Ausgewählter Auszug:
* * * * *

Federico Fellini (eBook)
184 Seiten
tredition (Verlag)
978-3-384-10896-8 (ISBN)
Federico Fellini – immer noch ein Fall für das Kino?
Einleitung und Überblick
Gerhard Schneider
Warum denn noch Fellini?
Das Filmseminar Im Dialog: Psychoanalyse und Filmtheorie am Cinema Quadrat in Mannheim startete 2002 mit dem Regisseur Sergej Eisenstein, vorgestellt von dem eminenten Eisenstein-Kenner Hans-Joachim Schlegel († 2016). Ab 2003 wird es in der jetzigen Form durchgeführt: Im Zentrum steht das Œuvre eines Regisseurs1, das von Psychoanalytikern und Filmwissenschaftlern diskutiert wird (vgl. Schneider 2021). Dabei lag der Schwerpunkt zunächst auf den großen Regisseuren der 1950er und 60er Jahre: Diskutiert wurden Alfred Hitchcock (2003), Roman Polanski (2004), Luis Buñuel (2005), Ingmar Bergman (2006), später kamen aus dieser Reihe Michelangelo Antonioni (2009), Pier Paolo Pasolini (2011), Akira Kurosawa (2017) und Jean-Luc Godard (2020) hinzu.2 Mit Pedro Almodóvar (2007) hat sich der Schwerpunkt des Seminars auf Regisseure mit dem Hauptwerk in den 1980er und 90er Jahren oder später verlagert (z.B. David Lynch, Michael Haneke, François Ozon, Claire Denis).
Vergegenwärtigt man sich den ersten Schwerpunkt der Reihe, dann fällt das Fehlen eines zu seiner Zeit, also im fernen »Damals« berühmten Regisseurs auf, der die Filmgeschichte mit geprägt hat, nach seinem Tod 1993 aber relativ bald aus dem Rampenlicht, in dem er sehr lange gestanden hatte, verschwand. Dass Federico Fellini doch nicht vergessen war, wurde durch Ausstellungen, Erinnerungen und Analysen in den Medien im Zusammenhang mit seinem 100sten Geburtstag 2020 und auch die Rückkehr eines seiner Hauptwerke, La dolce vita (Arthaus, 2022) in einer restaurierten 4K-Fassung in die Kinos manifest. Es war also mehr als überfällig, dass wir nach der Wieder-Entdeckung Godards für unsere Seminarreihe »au contraire« zu dessen »denkenden Bildern« (Hamburger et al., 2020) uns den »träumenden Bildern« Fellinis zuwenden wollten – allerdings nicht im Sinne des Versuchs eines nostalgisch-eskapistischen Wiederfindens der guten alten Zeit, sondern mit der kritischen Frage, ob dieser Regisseur aus einer »guten« alten Zeit unserer zutiefst verunsicherten und aktuell heillosen Jetzt-Zeit überhaupt etwas zu sehen und erfahren geben könne oder ob seine Zeit wirklich abgelaufen sei. Oder könnte er doch in irgendeiner Weise »unzeitgemäß zeitgemäß« sein?

* * * * *

Datensätze mit Koordinatenannotationen:
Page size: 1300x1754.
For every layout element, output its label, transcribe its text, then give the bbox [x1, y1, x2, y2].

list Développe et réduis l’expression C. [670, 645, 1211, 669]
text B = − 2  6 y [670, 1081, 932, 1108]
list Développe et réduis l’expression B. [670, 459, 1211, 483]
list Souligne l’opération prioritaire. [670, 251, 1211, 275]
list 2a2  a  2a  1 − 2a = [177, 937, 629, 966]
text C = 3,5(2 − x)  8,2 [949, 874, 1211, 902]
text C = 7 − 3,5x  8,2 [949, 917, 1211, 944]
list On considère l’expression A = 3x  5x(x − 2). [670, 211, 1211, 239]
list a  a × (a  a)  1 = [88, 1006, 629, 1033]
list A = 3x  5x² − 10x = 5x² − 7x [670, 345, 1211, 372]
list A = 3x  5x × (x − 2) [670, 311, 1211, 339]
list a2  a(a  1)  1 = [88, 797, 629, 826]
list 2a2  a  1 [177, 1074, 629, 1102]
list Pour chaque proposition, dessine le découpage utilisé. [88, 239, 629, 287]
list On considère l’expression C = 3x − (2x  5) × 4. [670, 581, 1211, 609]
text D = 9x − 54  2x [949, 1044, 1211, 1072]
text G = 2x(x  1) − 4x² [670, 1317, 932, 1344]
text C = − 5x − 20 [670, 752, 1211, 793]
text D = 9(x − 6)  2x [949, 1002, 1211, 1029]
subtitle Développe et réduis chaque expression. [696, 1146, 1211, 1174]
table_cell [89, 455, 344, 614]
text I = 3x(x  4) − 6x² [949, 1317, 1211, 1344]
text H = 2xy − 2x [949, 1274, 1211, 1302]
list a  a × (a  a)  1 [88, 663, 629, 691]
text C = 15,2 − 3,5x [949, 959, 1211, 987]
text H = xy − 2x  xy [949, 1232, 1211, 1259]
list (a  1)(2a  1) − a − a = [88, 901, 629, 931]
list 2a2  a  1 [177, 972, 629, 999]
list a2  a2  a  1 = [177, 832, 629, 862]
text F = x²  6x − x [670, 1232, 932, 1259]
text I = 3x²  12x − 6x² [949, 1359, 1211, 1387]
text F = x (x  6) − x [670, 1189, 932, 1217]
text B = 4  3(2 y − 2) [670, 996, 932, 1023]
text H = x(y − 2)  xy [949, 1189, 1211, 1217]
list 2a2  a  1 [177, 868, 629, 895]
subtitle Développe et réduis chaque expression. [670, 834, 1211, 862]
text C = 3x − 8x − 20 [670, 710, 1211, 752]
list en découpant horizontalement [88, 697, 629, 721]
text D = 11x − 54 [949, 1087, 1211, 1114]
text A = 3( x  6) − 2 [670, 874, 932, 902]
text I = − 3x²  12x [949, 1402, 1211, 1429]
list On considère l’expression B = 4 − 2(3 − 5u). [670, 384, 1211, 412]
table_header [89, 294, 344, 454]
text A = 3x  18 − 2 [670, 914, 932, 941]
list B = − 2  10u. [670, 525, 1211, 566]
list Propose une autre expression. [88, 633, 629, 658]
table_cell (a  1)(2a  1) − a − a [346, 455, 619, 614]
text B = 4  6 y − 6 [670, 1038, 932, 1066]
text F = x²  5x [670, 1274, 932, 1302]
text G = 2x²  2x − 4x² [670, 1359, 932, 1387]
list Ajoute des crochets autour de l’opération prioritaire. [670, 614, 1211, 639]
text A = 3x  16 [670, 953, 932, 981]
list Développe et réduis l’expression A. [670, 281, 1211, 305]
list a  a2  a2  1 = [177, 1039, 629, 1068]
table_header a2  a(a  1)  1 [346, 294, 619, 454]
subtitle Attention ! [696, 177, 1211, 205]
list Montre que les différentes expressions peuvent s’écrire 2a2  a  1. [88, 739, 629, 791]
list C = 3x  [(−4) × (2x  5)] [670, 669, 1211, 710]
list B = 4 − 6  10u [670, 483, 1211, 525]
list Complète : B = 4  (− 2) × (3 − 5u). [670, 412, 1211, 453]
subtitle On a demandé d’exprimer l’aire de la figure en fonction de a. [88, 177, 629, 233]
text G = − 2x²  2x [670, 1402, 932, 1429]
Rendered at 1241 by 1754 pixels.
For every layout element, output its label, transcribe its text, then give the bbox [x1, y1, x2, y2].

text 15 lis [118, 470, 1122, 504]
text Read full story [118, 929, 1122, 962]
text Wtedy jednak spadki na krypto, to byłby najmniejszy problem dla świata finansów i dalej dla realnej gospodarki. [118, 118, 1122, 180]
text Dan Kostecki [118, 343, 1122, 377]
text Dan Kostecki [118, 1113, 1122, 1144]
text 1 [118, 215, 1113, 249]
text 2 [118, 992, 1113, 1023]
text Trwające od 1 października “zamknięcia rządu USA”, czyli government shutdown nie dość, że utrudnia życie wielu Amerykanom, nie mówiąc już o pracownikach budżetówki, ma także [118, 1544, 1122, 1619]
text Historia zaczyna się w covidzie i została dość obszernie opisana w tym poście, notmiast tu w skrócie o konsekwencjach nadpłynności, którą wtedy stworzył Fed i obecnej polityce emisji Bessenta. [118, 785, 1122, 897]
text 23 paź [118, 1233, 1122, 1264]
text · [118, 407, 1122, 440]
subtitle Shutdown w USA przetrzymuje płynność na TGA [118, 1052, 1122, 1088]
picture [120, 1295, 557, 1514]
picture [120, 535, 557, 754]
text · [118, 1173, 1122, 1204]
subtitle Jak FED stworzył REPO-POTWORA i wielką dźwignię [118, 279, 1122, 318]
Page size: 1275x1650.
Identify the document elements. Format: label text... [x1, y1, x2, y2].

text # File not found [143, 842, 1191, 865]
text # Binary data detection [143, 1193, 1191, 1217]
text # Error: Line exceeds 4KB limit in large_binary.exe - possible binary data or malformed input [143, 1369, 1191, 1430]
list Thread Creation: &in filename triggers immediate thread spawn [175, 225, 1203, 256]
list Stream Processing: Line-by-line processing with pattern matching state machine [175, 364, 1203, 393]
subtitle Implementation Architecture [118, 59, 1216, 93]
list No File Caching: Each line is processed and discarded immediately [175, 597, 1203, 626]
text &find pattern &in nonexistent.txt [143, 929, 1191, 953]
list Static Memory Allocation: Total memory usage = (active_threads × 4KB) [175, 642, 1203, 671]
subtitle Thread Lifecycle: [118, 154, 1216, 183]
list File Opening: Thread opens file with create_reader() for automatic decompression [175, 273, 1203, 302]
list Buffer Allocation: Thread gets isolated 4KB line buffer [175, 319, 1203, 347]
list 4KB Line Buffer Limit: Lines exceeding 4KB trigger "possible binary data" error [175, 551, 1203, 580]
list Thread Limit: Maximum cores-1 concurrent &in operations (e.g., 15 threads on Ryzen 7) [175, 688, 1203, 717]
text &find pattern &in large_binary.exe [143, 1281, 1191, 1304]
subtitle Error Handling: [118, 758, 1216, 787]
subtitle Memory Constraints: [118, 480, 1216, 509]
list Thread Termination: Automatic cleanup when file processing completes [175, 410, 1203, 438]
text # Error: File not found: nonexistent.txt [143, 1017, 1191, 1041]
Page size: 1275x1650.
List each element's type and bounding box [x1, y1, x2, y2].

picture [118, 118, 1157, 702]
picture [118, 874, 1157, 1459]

* * * * *

Aufgaben:
A. Zitiere aus der Einleitung über Fellini den Abschnitt von „Federico Fellini (eBook)“ bis einschließlich „denn noch Fellini?“ wortgetreu.
B. Beantworte anhand der Einleitung über Fellini diese Fragen:
(i) Mit welchem Regisseur begann das Filmseminar im Jahr 2002?
(ii) In welchem Jahr starb Federico Fellini?
(iii) Welcher Film Fellinis kam 2022 in einer restaurierten 4K-Fassung zurück in die Kinos?
C. Schreibe die Einleitung über Fellini im Anschluss an ihren letzten Satz weiter.
Die Daten haben eine andere Herkunft als die Einleitung über Fellini.

Lösungen:
A.
Federico Fellini (eBook)
184 Seiten
tredition (Verlag)
978-3-384-10896-8 (ISBN)
Federico Fellini – immer noch ein Fall für das Kino?
Einleitung und Überblick
Gerhard Schneider
Warum denn noch Fellini?

B.
(i) Mit Sergej Eisenstein.
(ii) 1993.
(iii) La dolce vita.

C.
Die Beiträge
Gerhard Midding geht in seinem Überblicksvortrag der Frage der Zeitgenossenschaft Fellinis in einem Gesamtblick auf dessen Werk nach. Einerseits hat er Zeit seiner Karriere den Mythos vom Regisseur als Zirkusdirektor kultiviert, der seine privaten Obsessionen, Träume und Erinnerungen vor der Kamera zelebriert und zugleich bändigt – er ist der Inbegriff des auteur, der zum Publikum in der ersten Person Einzahl spricht. Andererseits zeigen seine Filme durchaus viel von der politischen und sozialen Entwicklung Italiens, sein Kino unterhält ein komplexes, wachsames Verhältnis zur Wirklichkeit, seit er als Drehbuchautor im Neorealismus anfing, auch wenn er in seinen Filmen nur selten gesellschaftliche Visionen zu entwickeln scheint. In beiderlei Hinsicht hat sich Fellinis Kino eine nicht zeitverhaftete, vitale sinnliche Präsenz (actualité) bewahrt.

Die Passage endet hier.